Il faut arrêter d’être aveugle et appliquer un modèle adapté à ces pays
De même, que signifie le mot « République » pour le peuple du Mali, quand l’or représente 15 % de son PIB et 70 % de ses recettes d’exportation mais qu’il est classé parmi les Pays les moins avancés (PMA) du monde ? Comment expliquer que le Niger, qui exporte de l’uranium, soit classé parmi les pays les plus pauvres de la planète ? Que pensent les Nigériens de leur « République » ? Qu’en pense le consortium Areva, qui exploite ses ressources ? Les dirigeants occidentaux devraient relire le sociologue Claude Lévi-Strauss, Tristes tropiques, où il s’interroge sur le concept de « civilisation ».
Éducation pour tous
Les modèles des pays industrialisés reposent sur des politiques de développement d’abord et de croissance ensuite, sur le partage de la richesse nationale, sur l’accès à des besoins essentiels comme la santé et l’éducation et à une politique fiscale équitable. Peut-on parler d’impôt en Guinée, par exemple, quand 44 % de la population vivait encore en dessous du seuil de pauvreté (1,1 Euro par jour) en 2019 ? Cela n’a aucun sens.

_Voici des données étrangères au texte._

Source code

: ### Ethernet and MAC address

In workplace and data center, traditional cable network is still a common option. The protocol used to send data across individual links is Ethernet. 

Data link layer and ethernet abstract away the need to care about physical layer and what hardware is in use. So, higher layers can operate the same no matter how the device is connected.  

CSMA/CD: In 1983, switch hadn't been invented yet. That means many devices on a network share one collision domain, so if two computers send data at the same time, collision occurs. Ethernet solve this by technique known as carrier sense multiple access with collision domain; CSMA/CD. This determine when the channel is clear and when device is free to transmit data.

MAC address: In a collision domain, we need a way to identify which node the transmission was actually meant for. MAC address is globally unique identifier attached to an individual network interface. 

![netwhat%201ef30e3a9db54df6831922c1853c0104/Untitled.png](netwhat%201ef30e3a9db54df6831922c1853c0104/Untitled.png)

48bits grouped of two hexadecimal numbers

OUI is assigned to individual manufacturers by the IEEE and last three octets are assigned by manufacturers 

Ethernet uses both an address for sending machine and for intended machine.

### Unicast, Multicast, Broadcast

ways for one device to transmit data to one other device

Il faut arrêter d’être aveugle et appliquer un modèle adapté à ces pays. Il faut mettre en route une véritable politique d’éducation pour tous, et particulièrement pour les femmes – c’est, à mon sens, la priorité. Il faut faire en sorte que les recettes d’exportations soient utilisées de manière optimale au service du développement – hélas, on parle encore de développement et non de croissance.
En 1979, lorsqu’il a fallu appliquer au Sénégal un plan de rigueur « conseillé » par le FMI et tenant compte de la représentation particulière des groupes sociaux, le président Léopold Sédar Senghor a dû s’entretenir avec le chef des Mourides pour lui expliquer la gravité de la situation et faciliter l’acceptation des mesures restrictives auprès de la communauté musulmane. Il est absurde de vouloir transposer le moins mauvais des systèmes en vigueur dans les pays industrialisés à l’ensemble des pays du globe.